The reason I take your time with this material is to both assure you that our analytical framework is still working as it has for 24 years, and that its forecasting power is now being noticed which on the margin is a prerequisite for policy change. Just as a trip of a thousand miles begins with a single step, politicians will not take the first step toward fundamental reform unless they can be assured they will be rewarded for initiating a change that actually works. It was only when I made the case for tax cuts on the WSJournal editorial page in the 1970`s that political people decided to take a chance on the idea. The Mayor of San Juan was the first, elected Governor on the Laffer Curve in 1976. Jack Kemp then began winning his House seat in landslides after embracing the Curve. Practically everyone around Ronald Reagan tried to talk him out of the Kemp-Roth tax cuts, but he was comfortable with the idea, and his campaign manager, John Sears, understood their power at the polls.

There has to be a similar reform in the monetary realm, and this time it cannot start in Puerto Rico. It has to be in the United States, which still has the key currency, the invoice currency for gold and oil. The reason a return to gold seems so far away is that the politicians have been persuaded that anyone who mentions such a reform will not only suffer defeat at the polls, but will be ridiculed in the process. It is in the interest of demand-side economists, whether Keynesian or Monetarist, to discourage all aspiring Democrats and Republicans from doing "gold," which they do by saying that a gold standard would cause great pain and suffering. Milton Friedman has been saying for 30 years that a gold standard would be best of all, but that politicians will not be able to live within its discipline. That`s all Senator Claghorn has to hear and he runs from gold as if it were the plague.
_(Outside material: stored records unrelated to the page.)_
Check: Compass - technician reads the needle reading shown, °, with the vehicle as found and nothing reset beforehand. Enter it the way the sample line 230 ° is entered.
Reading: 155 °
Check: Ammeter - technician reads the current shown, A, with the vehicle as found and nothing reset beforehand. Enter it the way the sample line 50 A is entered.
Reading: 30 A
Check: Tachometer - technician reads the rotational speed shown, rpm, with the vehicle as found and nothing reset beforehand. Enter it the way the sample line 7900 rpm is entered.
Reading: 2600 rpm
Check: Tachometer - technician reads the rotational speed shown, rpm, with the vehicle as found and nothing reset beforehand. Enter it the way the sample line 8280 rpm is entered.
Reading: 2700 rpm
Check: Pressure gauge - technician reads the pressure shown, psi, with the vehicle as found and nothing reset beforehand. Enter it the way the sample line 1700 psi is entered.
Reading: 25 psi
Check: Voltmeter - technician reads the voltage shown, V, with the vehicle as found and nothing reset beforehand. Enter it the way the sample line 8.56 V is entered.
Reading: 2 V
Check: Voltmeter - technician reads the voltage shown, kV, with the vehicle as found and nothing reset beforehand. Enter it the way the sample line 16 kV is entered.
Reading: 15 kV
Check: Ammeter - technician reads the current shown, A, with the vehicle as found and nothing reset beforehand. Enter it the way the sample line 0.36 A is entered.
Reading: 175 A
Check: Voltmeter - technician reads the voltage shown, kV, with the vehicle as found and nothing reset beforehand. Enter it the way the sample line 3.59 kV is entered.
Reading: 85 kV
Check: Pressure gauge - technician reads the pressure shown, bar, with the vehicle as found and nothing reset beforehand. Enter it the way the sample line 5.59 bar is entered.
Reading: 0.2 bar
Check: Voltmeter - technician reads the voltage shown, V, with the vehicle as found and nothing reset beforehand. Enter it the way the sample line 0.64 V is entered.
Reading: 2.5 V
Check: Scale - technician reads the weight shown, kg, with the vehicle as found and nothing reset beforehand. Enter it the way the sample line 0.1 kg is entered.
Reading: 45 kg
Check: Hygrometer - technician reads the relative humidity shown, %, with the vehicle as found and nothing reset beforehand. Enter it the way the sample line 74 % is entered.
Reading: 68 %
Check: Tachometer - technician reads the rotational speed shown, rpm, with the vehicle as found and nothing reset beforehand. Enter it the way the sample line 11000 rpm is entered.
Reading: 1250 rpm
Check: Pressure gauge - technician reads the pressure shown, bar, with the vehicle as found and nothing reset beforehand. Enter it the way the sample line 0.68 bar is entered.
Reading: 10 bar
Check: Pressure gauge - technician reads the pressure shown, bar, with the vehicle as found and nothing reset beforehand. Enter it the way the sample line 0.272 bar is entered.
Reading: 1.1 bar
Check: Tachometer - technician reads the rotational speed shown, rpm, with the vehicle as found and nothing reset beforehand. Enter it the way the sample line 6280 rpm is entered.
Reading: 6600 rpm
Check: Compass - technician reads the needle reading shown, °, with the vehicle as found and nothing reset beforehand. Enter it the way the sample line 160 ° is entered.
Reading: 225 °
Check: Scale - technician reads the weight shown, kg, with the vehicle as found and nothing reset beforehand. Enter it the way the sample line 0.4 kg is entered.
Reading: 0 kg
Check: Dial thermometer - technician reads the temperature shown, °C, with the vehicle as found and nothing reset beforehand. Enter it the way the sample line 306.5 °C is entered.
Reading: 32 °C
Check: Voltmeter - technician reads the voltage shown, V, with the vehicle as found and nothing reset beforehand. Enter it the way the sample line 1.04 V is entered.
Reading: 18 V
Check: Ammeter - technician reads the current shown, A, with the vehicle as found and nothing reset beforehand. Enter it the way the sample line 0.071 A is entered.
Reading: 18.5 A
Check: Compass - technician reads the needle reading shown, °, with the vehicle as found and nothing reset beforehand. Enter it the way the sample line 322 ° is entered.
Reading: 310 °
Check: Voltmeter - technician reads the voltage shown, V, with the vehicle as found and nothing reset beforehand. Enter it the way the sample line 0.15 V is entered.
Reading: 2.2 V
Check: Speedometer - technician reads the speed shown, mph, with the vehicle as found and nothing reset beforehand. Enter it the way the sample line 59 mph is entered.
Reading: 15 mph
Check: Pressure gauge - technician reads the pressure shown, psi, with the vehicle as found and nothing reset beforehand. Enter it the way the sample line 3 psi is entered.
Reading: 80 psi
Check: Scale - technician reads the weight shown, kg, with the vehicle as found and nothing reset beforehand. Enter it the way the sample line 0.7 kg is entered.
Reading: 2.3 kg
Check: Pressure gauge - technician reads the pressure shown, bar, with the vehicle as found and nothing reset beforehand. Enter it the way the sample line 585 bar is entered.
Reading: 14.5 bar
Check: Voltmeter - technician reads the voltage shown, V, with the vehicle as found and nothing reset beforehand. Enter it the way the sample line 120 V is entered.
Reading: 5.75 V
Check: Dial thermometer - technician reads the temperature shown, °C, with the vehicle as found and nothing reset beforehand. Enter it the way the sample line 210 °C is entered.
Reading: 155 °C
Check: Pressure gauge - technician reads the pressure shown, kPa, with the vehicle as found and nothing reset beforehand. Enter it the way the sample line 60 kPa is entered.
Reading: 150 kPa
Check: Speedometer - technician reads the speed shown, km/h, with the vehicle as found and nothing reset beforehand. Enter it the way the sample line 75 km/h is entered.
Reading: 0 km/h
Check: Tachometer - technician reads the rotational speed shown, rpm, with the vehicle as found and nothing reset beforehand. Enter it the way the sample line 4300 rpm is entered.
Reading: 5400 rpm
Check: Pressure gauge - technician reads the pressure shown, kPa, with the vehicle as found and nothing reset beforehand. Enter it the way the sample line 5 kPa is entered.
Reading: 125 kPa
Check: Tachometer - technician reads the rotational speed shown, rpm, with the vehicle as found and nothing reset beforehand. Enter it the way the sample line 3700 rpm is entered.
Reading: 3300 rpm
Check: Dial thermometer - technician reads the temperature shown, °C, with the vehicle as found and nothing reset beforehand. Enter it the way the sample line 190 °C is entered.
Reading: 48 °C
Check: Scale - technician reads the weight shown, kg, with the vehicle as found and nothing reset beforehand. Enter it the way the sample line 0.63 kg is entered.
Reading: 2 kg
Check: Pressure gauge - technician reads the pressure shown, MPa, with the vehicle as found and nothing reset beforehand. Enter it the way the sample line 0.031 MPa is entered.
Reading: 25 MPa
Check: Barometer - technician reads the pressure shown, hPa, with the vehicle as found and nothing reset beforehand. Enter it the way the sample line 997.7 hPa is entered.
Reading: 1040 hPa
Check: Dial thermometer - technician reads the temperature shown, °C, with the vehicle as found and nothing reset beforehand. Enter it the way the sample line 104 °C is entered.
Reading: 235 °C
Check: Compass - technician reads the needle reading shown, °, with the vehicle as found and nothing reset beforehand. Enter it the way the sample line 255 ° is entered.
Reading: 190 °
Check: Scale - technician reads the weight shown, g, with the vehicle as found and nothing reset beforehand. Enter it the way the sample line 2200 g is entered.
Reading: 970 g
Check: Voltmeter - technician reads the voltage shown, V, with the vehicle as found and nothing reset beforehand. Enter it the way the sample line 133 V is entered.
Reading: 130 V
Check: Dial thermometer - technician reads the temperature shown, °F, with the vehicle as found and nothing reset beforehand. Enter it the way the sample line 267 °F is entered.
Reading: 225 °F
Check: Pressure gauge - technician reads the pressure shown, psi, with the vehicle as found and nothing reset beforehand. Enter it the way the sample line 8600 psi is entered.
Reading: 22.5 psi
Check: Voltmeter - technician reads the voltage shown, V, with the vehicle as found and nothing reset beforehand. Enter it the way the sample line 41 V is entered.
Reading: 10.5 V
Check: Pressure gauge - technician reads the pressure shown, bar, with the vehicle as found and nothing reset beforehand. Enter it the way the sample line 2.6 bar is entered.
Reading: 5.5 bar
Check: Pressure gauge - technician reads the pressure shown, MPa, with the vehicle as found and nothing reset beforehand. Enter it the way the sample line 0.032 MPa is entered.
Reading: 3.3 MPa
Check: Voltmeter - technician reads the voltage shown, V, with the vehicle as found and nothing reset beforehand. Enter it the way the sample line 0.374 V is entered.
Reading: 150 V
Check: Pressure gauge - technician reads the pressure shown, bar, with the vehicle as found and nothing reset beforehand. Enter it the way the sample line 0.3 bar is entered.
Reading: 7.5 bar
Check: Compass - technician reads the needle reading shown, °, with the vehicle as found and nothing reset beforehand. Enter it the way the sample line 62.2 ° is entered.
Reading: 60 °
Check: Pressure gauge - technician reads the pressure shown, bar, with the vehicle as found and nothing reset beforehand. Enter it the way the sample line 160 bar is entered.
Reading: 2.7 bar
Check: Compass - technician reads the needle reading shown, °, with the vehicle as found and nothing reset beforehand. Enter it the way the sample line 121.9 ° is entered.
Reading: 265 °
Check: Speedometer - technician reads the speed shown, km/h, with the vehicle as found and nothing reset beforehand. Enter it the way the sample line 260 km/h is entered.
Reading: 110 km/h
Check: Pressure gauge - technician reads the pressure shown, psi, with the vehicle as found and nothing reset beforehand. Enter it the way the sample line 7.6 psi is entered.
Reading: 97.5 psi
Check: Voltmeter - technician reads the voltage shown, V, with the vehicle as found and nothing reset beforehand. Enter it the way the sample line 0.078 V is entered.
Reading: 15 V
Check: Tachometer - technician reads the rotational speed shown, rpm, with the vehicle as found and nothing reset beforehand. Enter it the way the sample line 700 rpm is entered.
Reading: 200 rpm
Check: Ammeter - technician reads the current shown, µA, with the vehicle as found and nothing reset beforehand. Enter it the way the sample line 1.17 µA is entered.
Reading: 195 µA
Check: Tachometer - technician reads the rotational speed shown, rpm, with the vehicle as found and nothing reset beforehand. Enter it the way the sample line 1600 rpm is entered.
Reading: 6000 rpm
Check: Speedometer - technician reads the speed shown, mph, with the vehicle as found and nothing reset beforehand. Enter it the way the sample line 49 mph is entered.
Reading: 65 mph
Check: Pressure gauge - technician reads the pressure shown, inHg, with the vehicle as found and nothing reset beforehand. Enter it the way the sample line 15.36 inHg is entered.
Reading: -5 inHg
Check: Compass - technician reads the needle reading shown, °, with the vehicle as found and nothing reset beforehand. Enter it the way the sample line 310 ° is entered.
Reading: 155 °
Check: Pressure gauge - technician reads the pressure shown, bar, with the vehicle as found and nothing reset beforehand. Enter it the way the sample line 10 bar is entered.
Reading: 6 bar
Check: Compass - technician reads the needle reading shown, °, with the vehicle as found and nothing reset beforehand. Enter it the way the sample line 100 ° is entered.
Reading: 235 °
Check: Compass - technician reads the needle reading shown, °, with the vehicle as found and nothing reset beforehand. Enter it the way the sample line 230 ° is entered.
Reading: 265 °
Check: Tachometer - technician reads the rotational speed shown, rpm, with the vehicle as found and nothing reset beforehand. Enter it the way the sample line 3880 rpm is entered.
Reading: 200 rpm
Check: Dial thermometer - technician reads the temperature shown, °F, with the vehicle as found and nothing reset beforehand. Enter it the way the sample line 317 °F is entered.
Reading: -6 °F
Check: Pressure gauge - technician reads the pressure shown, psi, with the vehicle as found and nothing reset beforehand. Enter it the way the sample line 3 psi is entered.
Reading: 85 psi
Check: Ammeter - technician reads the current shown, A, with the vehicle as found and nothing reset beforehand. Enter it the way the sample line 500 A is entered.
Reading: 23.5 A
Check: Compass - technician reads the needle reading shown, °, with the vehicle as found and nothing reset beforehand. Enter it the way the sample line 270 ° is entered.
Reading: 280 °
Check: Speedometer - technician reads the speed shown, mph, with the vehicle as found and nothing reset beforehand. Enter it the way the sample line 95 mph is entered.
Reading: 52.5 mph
The Austrian school is pro-gold, in the classical tradition of Ludwig von Mises, and Rep. Ron Paul [R TX] promotes the idea. But by insisting it can only work by blowing up the Federal Reserve and going to a 19th century free-banking system, with 100% reserves, he does more harm than good.

So it is critical that our analytical framework continue to work, and finally be noticed by Barron's, inasmuch as the WSJ editorial page decided in 1996 that I was wrong and Greenspan was right. I don`t know yet when the story will appear, but McTague has also been interested in why I became a dove when the Cold War ended, how I decided Louis Farrakhan was not a bad fellow, my 1998 prediction the World Trade Center would be blown up, and various other twists and turns. My basic answer is that I`ve had to dig deeper and ask more questions and read more than the average journalist because I`ve promised my clients to give them the best analytics I can whether bullish or bearish, liberal or conservative, hawk or dove, Arab or Israeli, Democrat or Republican. This means nobody with a vested interest really trusts me, but as long as we keep our clients happy, that`s all that counts. Harry Truman had it right when he said if you live in Washington and want a friend, get a dog.